Properly placing carbon dioxide gas monitoring alarms during installation cannot be underestimated. Serious thought should be put into planning the placement, electrical wiring, careful protection of devices as well as how to train employees about the devices and what to do if they go off. In every instance a risk assessment is the initial key to safety.
There are 2 parts to every CO2 monitor and safety alarm:
- CO2 sensor
- Remote display
Note that while both of these devices include audible and visual alarms, they need to be installed differently.
Installing the CO2 Sensor
Your site assessment should consider four factors to insure proper installation of the systems.
Prior to your site assessment we recommend that you inquire about and understand the local and state codes that may now require specific additions to monitors. Adding strobe lights for additional visual notification is the most common addition. Some jurisdictions are also requiring that monitors be tied to the fire alarm panel to trigger an automatic call to the local Fire Department to warn of a CO2 leak. Meeting these new requirements is not optional, You will be fined if these requirements are not met.
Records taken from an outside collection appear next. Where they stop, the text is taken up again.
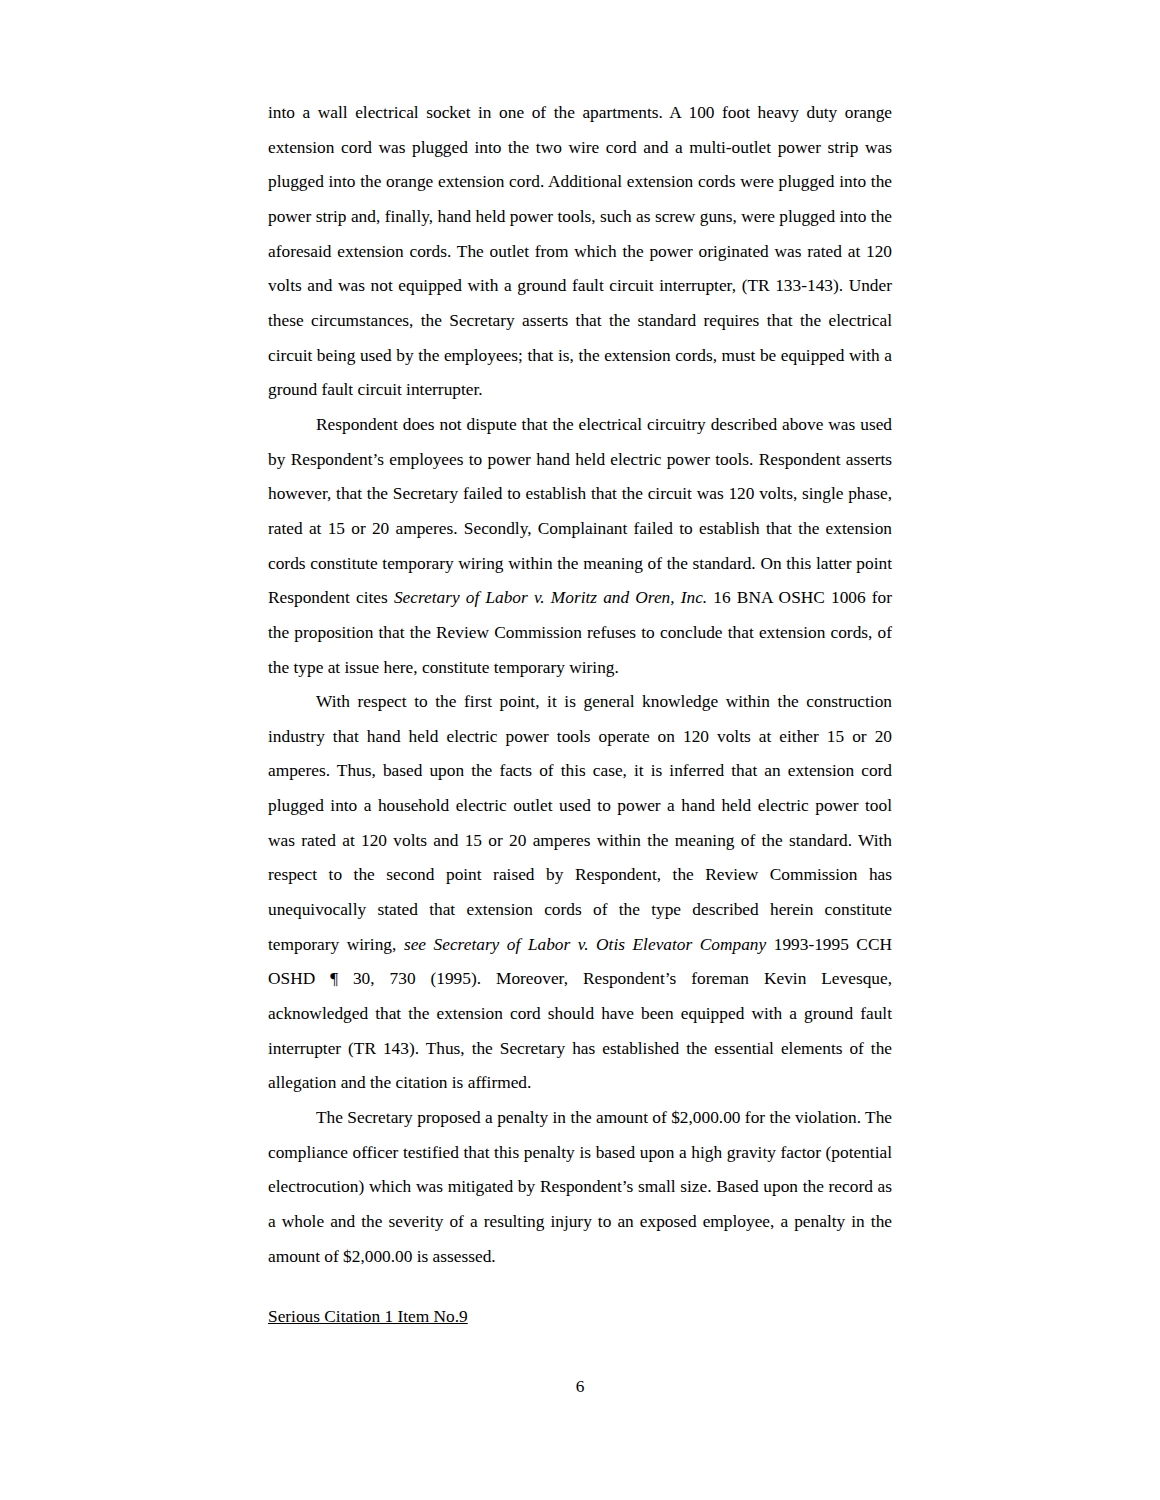into a wall electrical socket in one of the apartments. A 100 foot heavy duty orange extension cord was plugged into the two wire cord and a multi-outlet power strip was plugged into the orange extension cord. Additional extension cords were plugged into the power strip and, finally, hand held power tools, such as screw guns, were plugged into the aforesaid extension cords. The outlet from which the power originated was rated at 120 volts and was not equipped with a ground fault circuit interrupter, (TR 133-143). Under these circumstances, the Secretary asserts that the standard requires that the electrical circuit being used by the employees; that is, the extension cords, must be equipped with a ground fault circuit interrupter.
Respondent does not dispute that the electrical circuitry described above was used by Respondent’s employees to power hand held electric power tools. Respondent asserts however, that the Secretary failed to establish that the circuit was 120 volts, single phase, rated at 15 or 20 amperes. Secondly, Complainant failed to establish that the extension cords constitute temporary wiring within the meaning of the standard. On this latter point Respondent cites Secretary of Labor v. Moritz and Oren, Inc. 16 BNA OSHC 1006 for the proposition that the Review Commission refuses to conclude that extension cords, of the type at issue here, constitute temporary wiring.
With respect to the first point, it is general knowledge within the construction industry that hand held electric power tools operate on 120 volts at either 15 or 20 amperes. Thus, based upon the facts of this case, it is inferred that an extension cord plugged into a household electric outlet used to power a hand held electric power tool was rated at 120 volts and 15 or 20 amperes within the meaning of the standard. With respect to the second point raised by Respondent, the Review Commission has unequivocally stated that extension cords of the type described herein constitute temporary wiring, see Secretary of Labor v. Otis Elevator Company 1993-1995 CCH OSHD ¶ 30, 730 (1995). Moreover, Respondent’s foreman Kevin Levesque, acknowledged that the extension cord should have been equipped with a ground fault interrupter (TR 143). Thus, the Secretary has established the essential elements of the allegation and the citation is affirmed.
The Secretary proposed a penalty in the amount of $2,000.00 for the violation. The compliance officer testified that this penalty is based upon a high gravity factor (potential electrocution) which was mitigated by Respondent’s small size. Based upon the record as a whole and the severity of a resulting injury to an exposed employee, a penalty in the amount of $2,000.00 is assessed.
Serious Citation 1 Item No.9
6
Different applications allow for different coverage areas.
Enclosed Beverage Systems - In these applications monitors cover approx. 1,250 sq. feet (length x width of the space). Typically, placement within 10 feet of the bulk CO2 storage tank, cylinders, and the BIB rack is sufficient. Larger spaces may require additional monitors. Enclosed rooms/spaces (closets, offices, bathrooms, and keg coolers) may require additional monitoring as gas can be trapped in these spaces because of the enclosure.
Purposefully Enriched Areas
Applications where CO2 is intentionally injected into a space (called enrichment) will allow for larger coverage areas. Indoor Agriculture usage will allow for larger coverage areas because of the continuous circulation of the environment. In these applications a gas detection monitor can effectively cover less than 2,000 sq. feet (length x width of the space).
However, each installation should be considered individually to account for the particular layout and any varying or enclosed spaces within the footprint.
Where Should the Carbon Dioxide (CO2) Sensor be Mounted?
Once you know the approximate location of the sensors, the confined space, and how many you'll require, the next step is to determine where to mount them.
Think of CO2 flowing like water. Water will fill a cup from the bottom upwards. The same will happen in interior spaces like draft coolers, restaurants, breweries, and grow facilities. Because the CO2 gas is heavier than normal air it will flow down stairs or collect in low lying areas first. For this reason, the CO2 sensor unit should be mounted no higher than 12-18 inches (45-60 cm) above the floor.
The next consideration is power. While our CO2 Safety Monitors use a 110-220 VAC 50/60 Hz to 12VDC power, a 24 VDC hard-wired power option is available if normal wall power is not readily available. The important thing to remember is that the CO2 Sensor should be mounted in such a way that it cannot be accidentally damaged when moving boxes, crates or gas cylinders nearby. In addition, if using the power adapter insure that the plug is secured to the wall to insure staff does not accidentally or purposefully unplug the alarm.
Installing the CO2 Remote Display
Both the CO2 Sensor unit and remote display unit have audible and visual alarms. However, while the CO2 Sensor monitors in an enclosed area where a potential CO2 leak could occur, the Remote Display is designed to be mounted outside the space and to warn staff of a potential gas leak before entering the area.
Remote displays are best mounted at eye level near the door frame of any door entering the enclosed area. They should be mounted on the same side as the door handle to insure they are not covered when the door is open.
Our CO2 Safety Monitors have the ability to daisy-chain up to 3 remote displays to a single CO2 sensor unit. If their are more than 3 entry doors, a second CO2 sensor unit will be required.
Once the CO2 Sensor Unit and Remote Display(s) are installed, you should also install safety signage at every door. The signage should be visible whether the door is opened or closed.
All our CO2 Safety Monitors come with the necessary safety signage. Shipping both English and Spanish versions you can also see the code or download copies of these signs to print here.
Note that the suggestions above are best practices gained from experience, but are not an endorsement of any specific location in your building. Every installation is different. If you have questions about your installation, contact your local building inspector.